The bat-and-ball problem shows one way that the two kinds of process interact. Try to answer this one as quickly as you can. Let’s say that to buy a bat and a ball costs $1.10. The bat costs $1.00 more than the ball. How much does the ball cost?

Most people’s first response is to say that it costs 10 cents. On reflection, however, that cannot be right because then the total cost of the bat and ball would be $1.20, not $1.10. One dollar is only 90 cents more than 10 cents. The correct answer is that the ball costs 5 cents. Then the bat costs $1.05, which together add up to $1.10. The initial, automatic response can be overridden by a more deliberate analysis of the situation.

Computational intelligence has focused on the kind of work done by the deliberate system, but the automatic system may be just as or more important. And it may be more challenging to emulate in a computer. This rapid learning may sometimes result in inappropriate hasty generalizations (I always get cotton candy at the zoo), but it may also be an important tool in allowing people to learn many things without the huge number of examples that most machine learning systems require. A hasty generalization proceeds from one or a few examples to encompass, sometimes erroneously, a whole class of items. Ethnic prejudices, for example, often derive from a few examples (each of which may be the result of yet another reasoning fallacy, called “confirmation bias”) and extend to large groups of people.
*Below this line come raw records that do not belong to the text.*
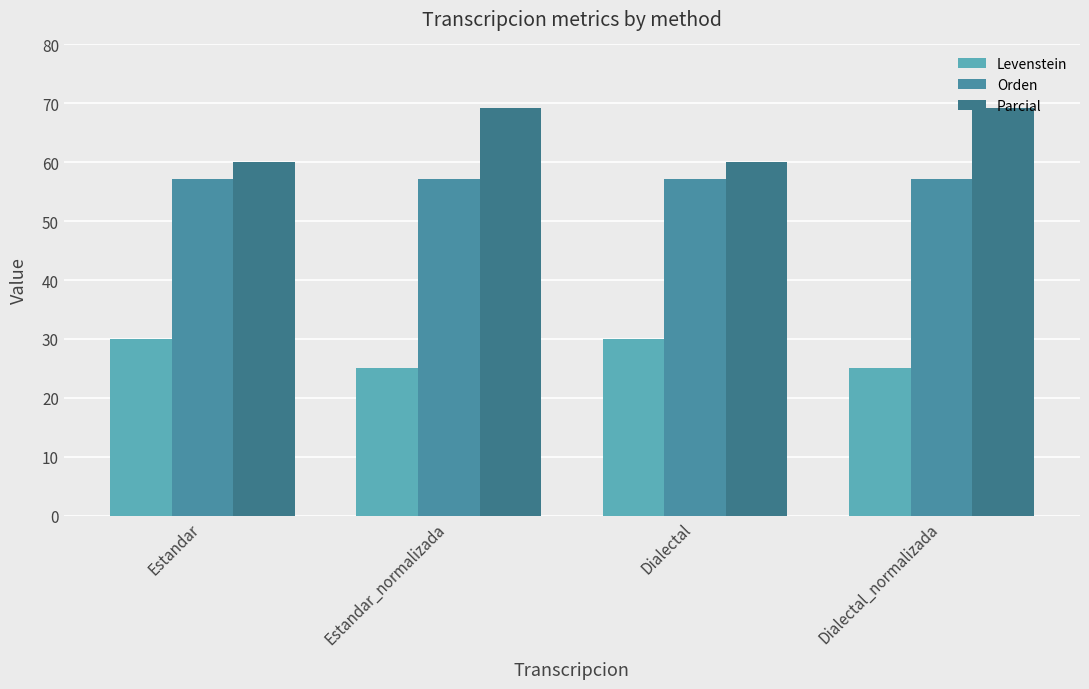

What is the label of the 1st bar from the left?

Estandar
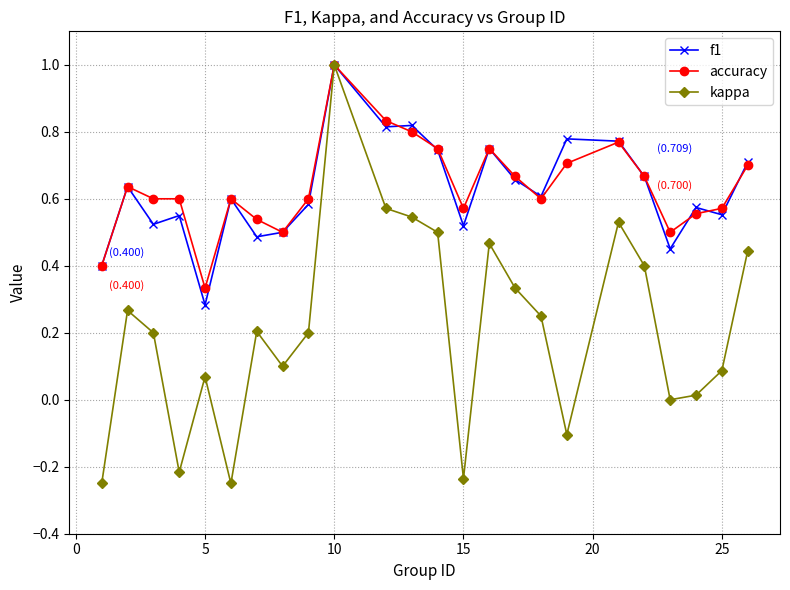

True or false: accuracy has more than 0 interior local peaks.

True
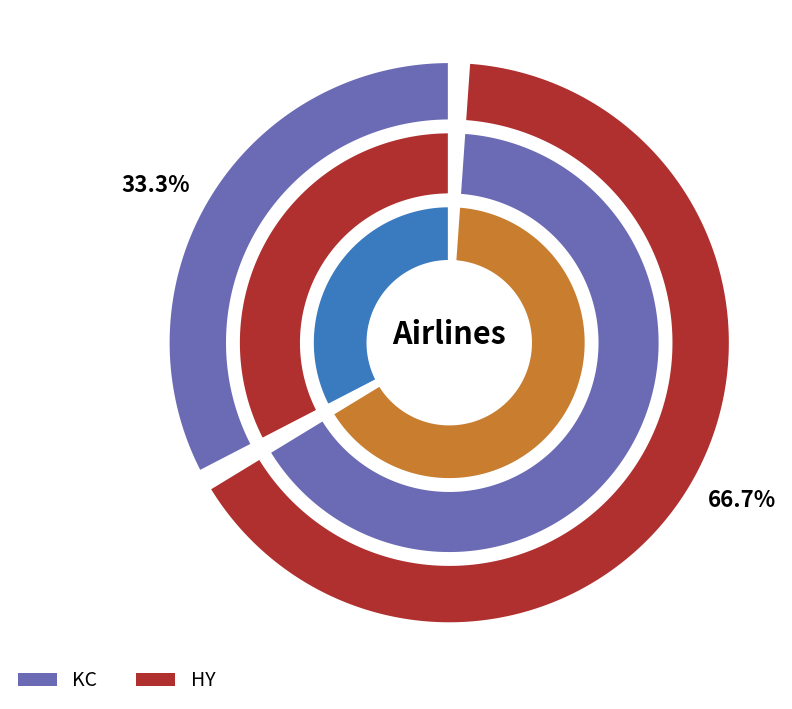

To the nearest percent, what is the difference between the KC and HY slice percentages?

33%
Hardly a day goes by without a call for some kind of regulation of artificial intelligence, either because it is too stupid (for example, face recognition) or imminently too intelligent to be trusted. But good policy requires a realistic view of what the actual capabilities of computers are and what they have the potential to become. If all that is necessary for a machine learning system is to engage its analytic capabilities, then the machine is likely to exceed the capabilities of humans solving similar problems. Analytic problem solving is directly applicable to systems that gain their capabilities through optimization of a set of parameters. On the other hand, if the problem requires divergent thinking, commonsense knowledge, or creativity, then computers will continue to lag behind humans for some time.

As Alan Turing said in 1950, “We can only see a short distance ahead, but we can see plenty there that needs to be done.”